Our visit to Swayambhunath, another UNESCO World Heritage Site, was more successful. This Buddhist temple complex is located on the top of a hill and 40 years ago LE walked through fields and rural roads to reach the summit. This time we walked along busy streets, dodging motorcycles and buses, then climbed the steep stone pilgrim stairway dodging troops of rhesus macaques. The temple compound is centered on a gleaming white stupa topped by a gilded tower painted with the eyes of the Buddha
staring out across the valley in the cardinal directions. At it's base is a ring of prayer wheels embossed with the sacred mantra Om
Mani Padme Hum (hail to the jewel in the lotus) and pilgrims, circling the stupa in a clockwise direction, spin each one as they pass by. Thousands of brightly coloured prayer flags with similar mantras flutter above the stupa and their prayers are carried to heaven by the wind horse (Lungta). The stupa on it's own would be a splendid sight but what makes Swayambhunath one of the definitive experiences of a visit to Kathmandu is the temple's location. All around the stupa are a jumble of religious buildings, monuments and sculptures displaying both Buddhist and Hindu iconography and crowds of local people jostle together engaging in seemingly random rituals. It was a chaotic, colourful, noisy, fascinating scene of everyday life in Nepal.

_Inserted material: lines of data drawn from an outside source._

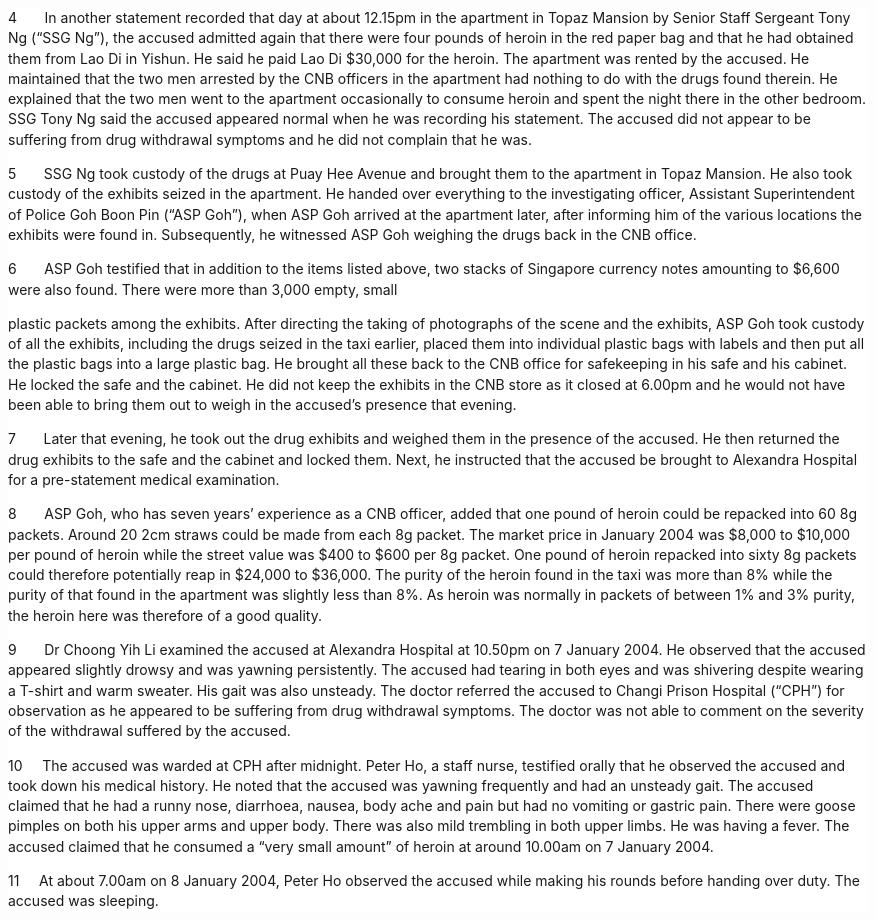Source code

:4       In another statement recorded that day at about 12.15pm in the apartment in Topaz Mansion by Senior Staff Sergeant Tony Ng (“SSG Ng”), the accused admitted again that there were four pounds of heroin in the red paper bag and that he had obtained them from Lao Di in Yishun. He said he paid Lao Di $30,000 for the heroin. The apartment was rented by the accused. He maintained that the two men arrested by the CNB officers in the apartment had nothing to do with the drugs found therein. He explained that the two men went to the apartment occasionally to consume heroin and spent the night there in the other bedroom. SSG Tony Ng said the accused appeared normal when he was recording his statement. The accused did not appear to be suffering from drug withdrawal symptoms and he did not complain that he was. 

5       SSG Ng took custody of the drugs at Puay Hee Avenue and brought them to the apartment in Topaz Mansion. He also took custody of the exhibits seized in the apartment. He handed over everything to the investigating officer, Assistant Superintendent of Police Goh Boon Pin (“ASP Goh”), when ASP Goh arrived at the apartment later, after informing him of the various locations the exhibits were found in. Subsequently, he witnessed ASP Goh weighing the drugs back in the CNB office. 

6       ASP Goh testified that in addition to the items listed above, two stacks of Singapore currency notes amounting to $6,600 were also found. There were more than 3,000 empty, small 


plastic packets among the exhibits. After directing the taking of photographs of the scene and the exhibits, ASP Goh took custody of all the exhibits, including the drugs seized in the taxi earlier, placed them into individual plastic bags with labels and then put all the plastic bags into a large plastic bag. He brought all these back to the CNB office for safekeeping in his safe and his cabinet. He locked the safe and the cabinet. He did not keep the exhibits in the CNB store as it closed at 6.00pm and he would not have been able to bring them out to weigh in the accused’s presence that evening. 

7       Later that evening, he took out the drug exhibits and weighed them in the presence of the accused. He then returned the drug exhibits to the safe and the cabinet and locked them. Next, he instructed that the accused be brought to Alexandra Hospital for a pre-statement medical examination. 

8       ASP Goh, who has seven years’ experience as a CNB officer, added that one pound of heroin could be repacked into 60 8g packets. Around 20 2cm straws could be made from each 8g packet. The market price in January 2004 was $8,000 to $10,000 per pound of heroin while the street value was $400 to $600 per 8g packet. One pound of heroin repacked into sixty 8g packets could therefore potentially reap in $24,000 to $36,000. The purity of the heroin found in the taxi was more than 8% while the purity of that found in the apartment was slightly less than 8%. As heroin was normally in packets of between 1% and 3% purity, the heroin here was therefore of a good quality. 

9       Dr Choong Yih Li examined the accused at Alexandra Hospital at 10.50pm on 7 January 2004. He observed that the accused appeared slightly drowsy and was yawning persistently. The accused had tearing in both eyes and was shivering despite wearing a T-shirt and warm sweater. His gait was also unsteady. The doctor referred the accused to Changi Prison Hospital (“CPH”) for observation as he appeared to be suffering from drug withdrawal symptoms. The doctor was not able to comment on the severity of the withdrawal suffered by the accused. 

10     The accused was warded at CPH after midnight. Peter Ho, a staff nurse, testified orally that he observed the accused and took down his medical history. He noted that the accused was yawning frequently and had an unsteady gait. The accused claimed that he had a runny nose, diarrhoea, nausea, body ache and pain but had no vomiting or gastric pain. There were goose pimples on both his upper arms and upper body. There was also mild trembling in both upper limbs. He was having a fever. The accused claimed that he consumed a “very small amount” of heroin at around 10.00am on 7 January 2004. 

11     At about 7.00am on 8 January 2004, Peter Ho observed the accused while making his rounds before handing over duty. The accused was sleeping. 
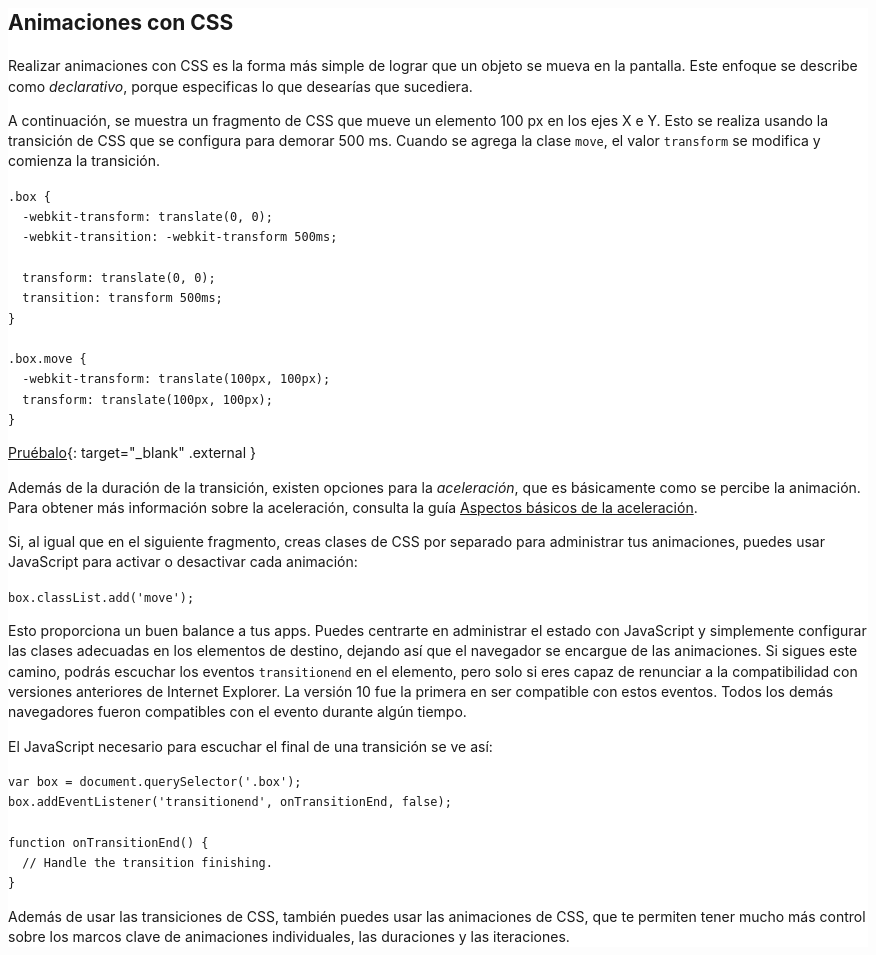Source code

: ## Animaciones con CSS

Realizar animaciones con CSS es la forma más simple de lograr que un objeto se mueva en la pantalla. Este enfoque se describe como *declarativo*, porque especificas lo que desearías que sucediera.

A continuación, se muestra un fragmento de CSS que mueve un elemento 100 px en los ejes X e Y. Esto se realiza usando la transición de CSS que se configura para demorar 500 ms. Cuando se agrega la clase `move`, el valor `transform` se modifica y comienza la transición.


    .box {
      -webkit-transform: translate(0, 0);
      -webkit-transition: -webkit-transform 500ms;
    
      transform: translate(0, 0);
      transition: transform 500ms;
    }
    
    .box.move {
      -webkit-transform: translate(100px, 100px);
      transform: translate(100px, 100px);
    }
    
[Pruébalo](https://googlesamples.github.io/web-fundamentals/fundamentals/design-and-ux/animations/box-move-simple.html){: target="_blank" .external }

Además de la duración de la transición, existen opciones para la *aceleración*, que es básicamente como se percibe la animación. Para obtener más información sobre la aceleración, consulta la guía [Aspectos básicos de la aceleración](the-basics-of-easing).

Si, al igual que en el siguiente fragmento, creas clases de CSS por separado para administrar tus animaciones, puedes usar JavaScript para activar o desactivar cada animación:


    box.classList.add('move');
    

Esto proporciona un buen balance a tus apps. Puedes centrarte en administrar el estado con JavaScript y simplemente configurar las clases adecuadas en los elementos de destino, dejando así que el navegador se encargue de las animaciones. Si sigues este camino, podrás escuchar los eventos `transitionend` en el elemento, pero solo si eres capaz de renunciar a la compatibilidad con versiones anteriores de Internet Explorer. La versión 10 fue la primera en ser compatible con estos eventos. Todos los demás navegadores fueron compatibles con el evento durante algún tiempo.

El JavaScript necesario para escuchar el final de una transición se ve así:


    var box = document.querySelector('.box');
    box.addEventListener('transitionend', onTransitionEnd, false);
    
    function onTransitionEnd() {
      // Handle the transition finishing.
    }
    

Además de usar las transiciones de CSS, también puedes usar las animaciones de CSS, que te permiten tener mucho más control sobre los marcos clave de animaciones individuales, las duraciones y las iteraciones.
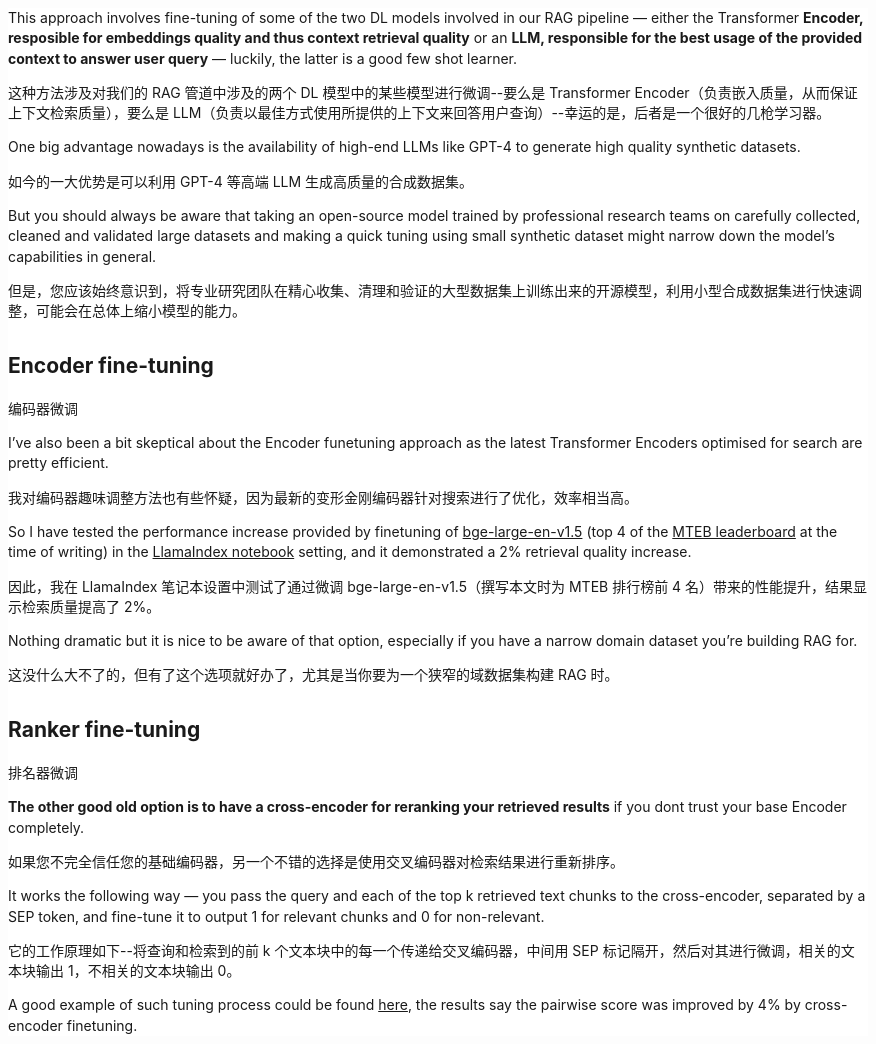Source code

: This approach involves fine-tuning of some of the two DL models involved in our RAG pipeline — either the Transformer **Encoder, resposible for embeddings quality and thus context retrieval quality** or an **LLM, responsible for the best usage of the provided context to answer user query** — luckily, the latter is a good few shot learner.  

这种方法涉及对我们的 RAG 管道中涉及的两个 DL 模型中的某些模型进行微调--要么是 Transformer Encoder（负责嵌入质量，从而保证上下文检索质量），要么是 LLM（负责以最佳方式使用所提供的上下文来回答用户查询）--幸运的是，后者是一个很好的几枪学习器。

One big advantage nowadays is the availability of high-end LLMs like GPT-4 to generate high quality synthetic datasets.  

如今的一大优势是可以利用 GPT-4 等高端 LLM 生成高质量的合成数据集。  

But you should always be aware that taking an open-source model trained by professional research teams on carefully collected, cleaned and validated large datasets and making a quick tuning using small synthetic dataset might narrow down the model’s capabilities in general.  

但是，您应该始终意识到，将专业研究团队在精心收集、清理和验证的大型数据集上训练出来的开源模型，利用小型合成数据集进行快速调整，可能会在总体上缩小模型的能力。

## Encoder fine-tuning  

编码器微调

I’ve also been a bit skeptical about the Encoder funetuning approach as the latest Transformer Encoders optimised for search are pretty efficient.  

我对编码器趣味调整方法也有些怀疑，因为最新的变形金刚编码器针对搜索进行了优化，效率相当高。  

So I have tested the performance increase provided by finetuning of [bge-large-en-v1.5](https://huggingface.co/BAAI/bge-large-en-v1.5) (top 4 of the [MTEB leaderboard](https://huggingface.co/spaces/mteb/leaderboard) at the time of writing) in the [LlamaIndex notebook](https://docs.llamaindex.ai/en/stable/examples/finetuning/embeddings/finetune_embedding.html) setting, and it demonstrated a 2% retrieval quality increase.  

因此，我在 LlamaIndex 笔记本设置中测试了通过微调 bge-large-en-v1.5（撰写本文时为 MTEB 排行榜前 4 名）带来的性能提升，结果显示检索质量提高了 2%。  

Nothing dramatic but it is nice to be aware of that option, especially if you have a narrow domain dataset you’re building RAG for.  

这没什么大不了的，但有了这个选项就好办了，尤其是当你要为一个狭窄的域数据集构建 RAG 时。

## Ranker fine-tuning  

排名器微调

**The other good old option is to have a cross-encoder for reranking your retrieved results** if you dont trust your base Encoder completely.  

如果您不完全信任您的基础编码器，另一个不错的选择是使用交叉编码器对检索结果进行重新排序。  

It works the following way — you pass the query and each of the top k retrieved text chunks to the cross-encoder, separated by a SEP token, and fine-tune it to output 1 for relevant chunks and 0 for non-relevant.  

它的工作原理如下--将查询和检索到的前 k 个文本块中的每一个传递给交叉编码器，中间用 SEP 标记隔开，然后对其进行微调，相关的文本块输出 1，不相关的文本块输出 0。  

A good example of such tuning process could be found [here](https://docs.llamaindex.ai/en/latest/examples/finetuning/cross_encoder_finetuning/cross_encoder_finetuning.html#), the results say the pairwise score was improved by 4% by cross-encoder finetuning.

The third UNESCO World Heritage Site on our visit was the Bodhnath Stupa, the largest stupa in Nepal and one of the largest stupas in the world. The stupa stands 36 meters high and the whitewashed dome stands on three levels of plinths built in the shape of mandalas. As at Swayambhunath the dome is topped by a gilded central tower with the all-seeing eyes of the Buddha gazing north-south-east-west, and surrounding the entirety is a low wall set with a ring of prayer wheels. What is very different is the stupas location; it is at street level and
completely surrounded by buildings, not visible from the main road. According to legend, Bodhnath Stupa was built during the 5th century by an an old poultry woman who asked the king for land to construct a shrine to the Buddha. The king agreed, and offered her as much land as she could cover with the skin of a water buffalo. The woman proceeded to cut a buffalo hide into thin strips, and placed them end to end to form a huge circumference. The king realized that he had been tricked by the old woman, but he adhered to his word, and the
stupa was constructed according to these dimensions. Historically the stupa was on a major trade route between Lhasa and Kathmandu. Tibetan traders would pray here for a safe journey before driving their yaks over the high passes of the Himalayas. Today Bodhnath is the center of Tibetan Buddhism in Nepal with at least 29 gompas (monasteries) located within 3 km. Maroon clad monks and nuns are a common sight and can be seen either wandering along the prayer-flagged side streets, or performing their daily kora (ritual circumnavigation) repeating the mantra Om Mani Padme Hum either quietly or aloud.
It did not matter to LE that nothing was as she remembered, it was a whole new exotic city in which to make other memories. A great beginning to her birthday trip.